Task prompt:
Recast the lines of the records below as a Markdown table with two columns, Row and Text, numbering each line in order. Leave the pictures and any blank lines out of the table.

Start of Records provided

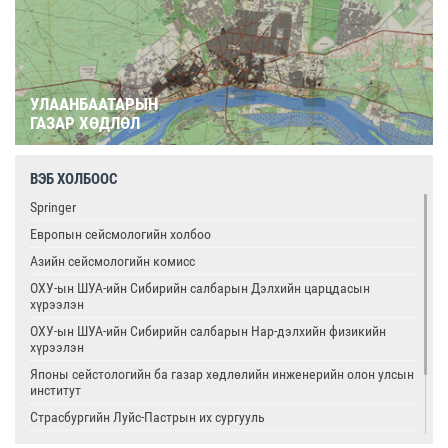
УЛААНБААТАРЫН
ГАЗАР ХӨДЛӨЛ
ВЭБ ХОЛБООС
Springer
Европын сейсмологийн холбоо
Азийн сейсмологийн комисс
ОХУ-ын ШУА-ийн Сибирийн салбарын Дэлхийн царцдасын
хүрээлэн
ОХУ-ын ШУА-ийн Сибирийн салбарын Нар-дэлхийн физикийн
хүрээлэн
Японы сейстологийн ба газар хөдлөлийн инженерийн олон улсын
институт
Страсбургийн Луйс-Пастрын их сургууль
Олон улсын цөмийн тэсэлгээний хяналтын хороо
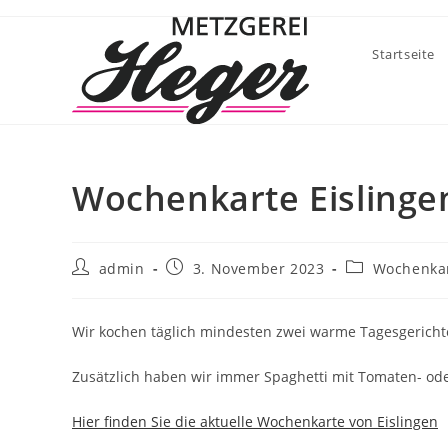
Startseite
Wochenkarte Eislinge
admin
3. November 2023
Wochenkar
Wir kochen täglich mindesten zwei warme Tagesgerichte
Zusätzlich haben wir immer Spaghetti mit Tomaten- od
Hier finden Sie die aktuelle Wochenkarte von Eislingen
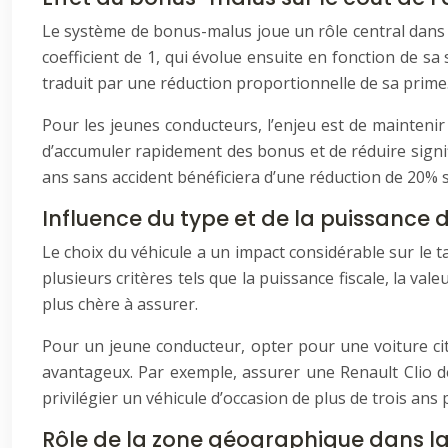
Le système de bonus-malus joue un rôle central dans 
coefficient de 1, qui évolue ensuite en fonction de sa
traduit par une réduction proportionnelle de sa prime.
Pour les jeunes conducteurs, l’enjeu est de mainteni
d’accumuler rapidement des bonus et de réduire signifi
ans sans accident bénéficiera d’une réduction de 20% su
Influence du type et de la puissance 
Le choix du véhicule a un impact considérable sur le 
plusieurs critères tels que la puissance fiscale, la vale
plus chère à assurer.
Pour un jeune conducteur, opter pour une voiture ci
avantageux. Par exemple, assurer une Renault Clio
privilégier un véhicule d’occasion de plus de trois an
Rôle de la zone géographique dans la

End of Records provided

Your solution:
| Row | Text |
|---|---|
| 1 | УЛААНБААТАРЫН |
| 2 | ГАЗАР ХӨДЛӨЛ |
| 3 | ВЭБ ХОЛБООС |
| 4 | Springer |
| 5 | Европын сейсмологийн холбоо |
| 6 | Азийн сейсмологийн комисс |
| 7 | ОХУ-ын ШУА-ийн Сибирийн салбарын Дэлхийн царцдасын |
| 8 | хүрээлэн |
| 9 | ОХУ-ын ШУА-ийн Сибирийн салбарын Нар-дэлхийн физикийн |
| 10 | хүрээлэн |
| 11 | Японы сейстологийн ба газар хөдлөлийн инженерийн олон улсын |
| 12 | институт |
| 13 | Страсбургийн Луйс-Пастрын их сургууль |
| 14 | Олон улсын цөмийн тэсэлгээний хяналтын хороо |
| 15 | Startseite |
| 16 | Wochenkarte Eislinge |
| 17 | admin |
| 18 | 3. November 2023 |
| 19 | Wochenkar |
| 20 | Wir kochen täglich mindesten zwei warme Tagesgerichte |
| 21 | Zusätzlich haben wir immer Spaghetti mit Tomaten- od |
| 22 | Hier finden Sie die aktuelle Wochenkarte von Eislingen |
| 23 | Le système de bonus-malus joue un rôle central dans  |
| 24 | coefficient de 1, qui évolue ensuite en fonction de sa |
| 25 | traduit par une réduction proportionnelle de sa prime. |
| 26 | Pour les jeunes conducteurs, l’enjeu est de mainteni |
| 27 | d’accumuler rapidement des bonus et de réduire signifi |
| 28 | ans sans accident bénéficiera d’une réduction de 20% su |
| 29 | Influence du type et de la puissance  |
| 30 | Le choix du véhicule a un impact considérable sur le  |
| 31 | plusieurs critères tels que la puissance fiscale, la vale |
| 32 | plus chère à assurer. |
| 33 | Pour un jeune conducteur, opter pour une voiture ci |
| 34 | avantageux. Par exemple, assurer une Renault Clio |
| 35 | privilégier un véhicule d’occasion de plus de trois an |
| 36 | Rôle de la zone géographique dans la |